Uitspraak ingezonden door Rien Broekstra, Brinkhof

Centrale beperking octrooi heeft terugwerkende kracht

Rechtbank Den Haag 12 mei 2021, IEF 19954; ECLI:NL:RBDHA:2021:5044 (High Point tegen KPN), https://ie-forum.nl/artikelen/centrale-beperking-octrooi-heeft-terugwerkende-kracht

Rechtbank Den Haag 12 mei 2021, IEF 19954, IT 3521; ECLI:NL:RBDHA:2021:5044 (High Point tegen KPN) High Point vordert in deze zaak een schadevergoeding en een verklaring voor recht dat het UMTS-netwerk van KPN inbreuk maakt op het octrooi van High Point.
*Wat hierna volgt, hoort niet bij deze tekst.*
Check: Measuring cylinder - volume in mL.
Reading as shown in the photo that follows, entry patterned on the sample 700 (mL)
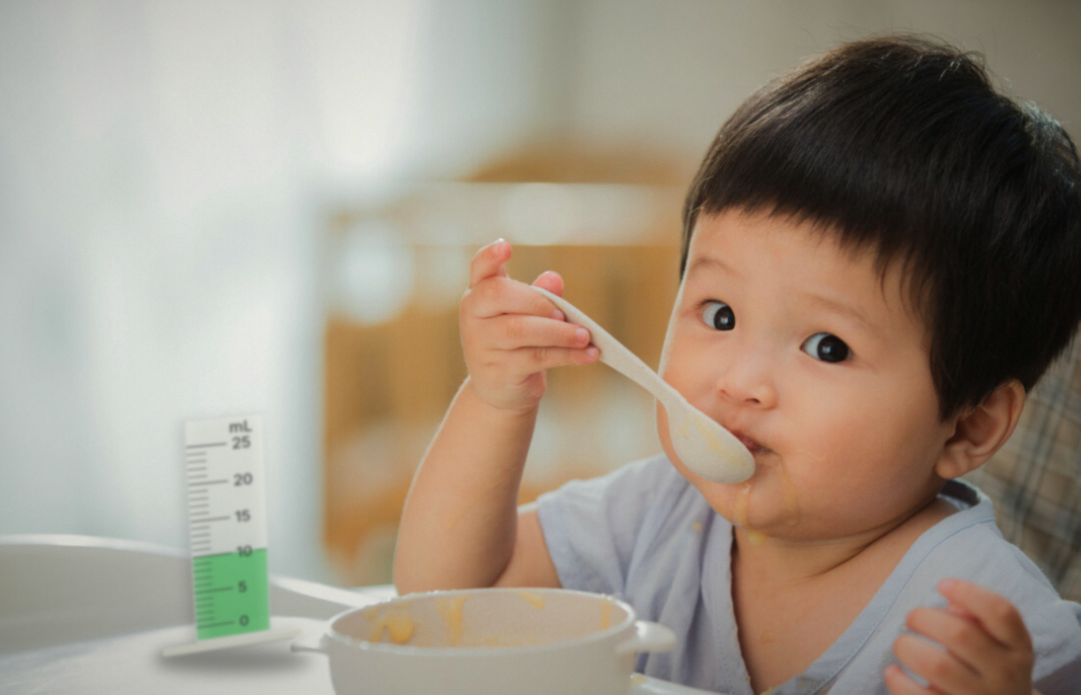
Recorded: 10 (mL)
KPN heeft daartegen aangevoerd, dat dit octrooi al was vernietigd en dat deze vernietiging terugwerkende kracht heeft. High Point heeft tussentijds het octrooi centraal beperkt, maar sinds de wijziging van het Octrooiverdrag is een centrale beperking ook van toepassing op lopende procedures, aldus de Hoge Raad in 2009. De rechtbank gaat uit van het beperkte octrooi en veroordeelt KPN in de kosten van dit incident. De zaak komt in augustus weer op de rol.